Monday, June 20, 2011

Book Review: THE RUINS OF DETROIT by Yves Marchand and Romain Meffre



I have never been to Detroit, but of course there are things I associate with it--mainly Motown and cars. After reading this book, however, it will be difficult for me not hear the word Detroit and think of the crumbling ruins of capitalism and industrialization.

I first heard about this book from Natasha at 1330v. It's a photographic essay of a wide variety of abandoned buildings in the Detroit area in various stages of decay. Meffre and Marchand began photographing urban ruins in Paris, but with Detroit they hit a gold mine. This is more than just the few rotted-out buildings here and there that exist in every city; these are entire neighborhoods, abandoned as if the occupants just suddenly got up and left, with only the detritus of human existence--clothes, papers, books, toys--to acknowledge that these spaces were once occupied. It's like something straight out of I Am Legend.

ruins of detroit book cover
The abandoned Michigan Station serves as the cover for the book.

The book is more than just pictures, though, it's the history of Detroit from its beginnings as a French fur trapper rendezvous, to its peak as the machining capital of the US, and the decline that began with white families moving to the suburbs, essentially strangling the city center. In the 1980s businesses began to leave Detroit and the ruins of today took shape; but the ruins themselves aren't confined to the city center or businesses--they include the older neighborhoods and suburbs of Detroit, as well.
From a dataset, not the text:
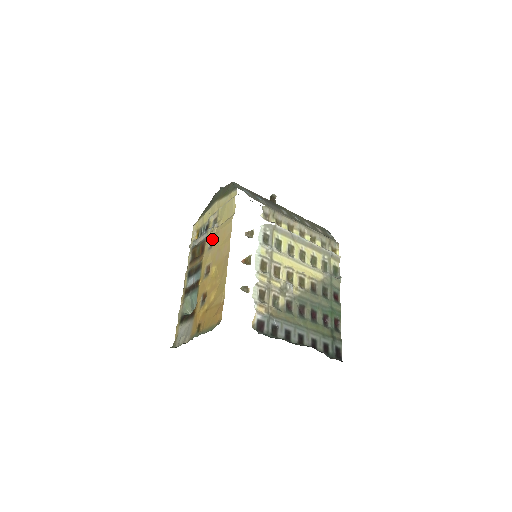
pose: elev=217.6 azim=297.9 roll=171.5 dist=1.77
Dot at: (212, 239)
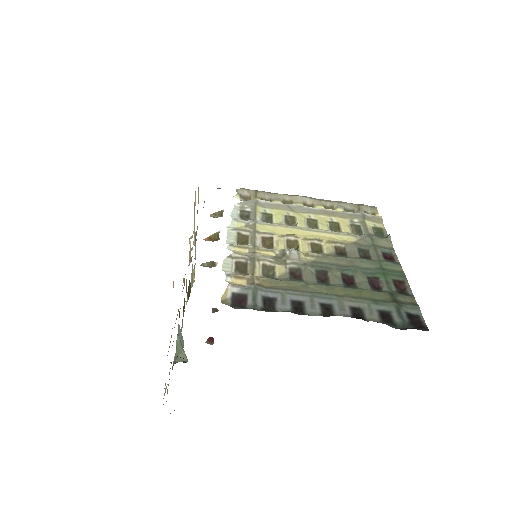
Dot at: (190, 256)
The place where the industry for which Detroit became known, cars, began in Highland Park, where Ford started his first assembly line and Woodward Avenue became the very first paved mile. Today Highland Park is more a ghost town than not, with some houses literally taken over by trees, and no city services. The photographs of the Highland Park police station, completely abandoned, show the floors littered with files of murder victims and evidence of the man who killed them--some of the creepiest photographs in a book full of eerie and creepy shots. As Meffre and Marchand put it, "Everything began and everything seems to be ending in [Highland Park]."

The photographs themselves are, on one level, very beautiful--the framing and color is so intriguing, capturing the texture and romance of something that many would probably consider an eyesore. But there's also a sadness to them, especially coming in the wake of recent financial troubles all over the world. One can't help but finish this book and wonder, Is the American dream dead?

As someone who lives in Colorado, I've seen my share of ghost towns. But those are little mining shacks out in the middle of nowhere, relatively small boom towns completely stripped of clues as to what its inhabitants were like. Detroit is an entire city, with paved roads and beautiful architecture, that hosted a lot of big dreams, most of which (judging by these photos) have literally gone to seed. Residents of US are so rarely confronted with signs that civilizations don't last forever, but one can't help but consider as one reads through this book that this this what all our cities are going to come to eventually.

This is not a happy book. You will not feel optimistic about the future of America after reading it. But it is an excellent book, one that will stick with you, and one I highly recommend.

Note: I made the book trailer, above, for my own amusement.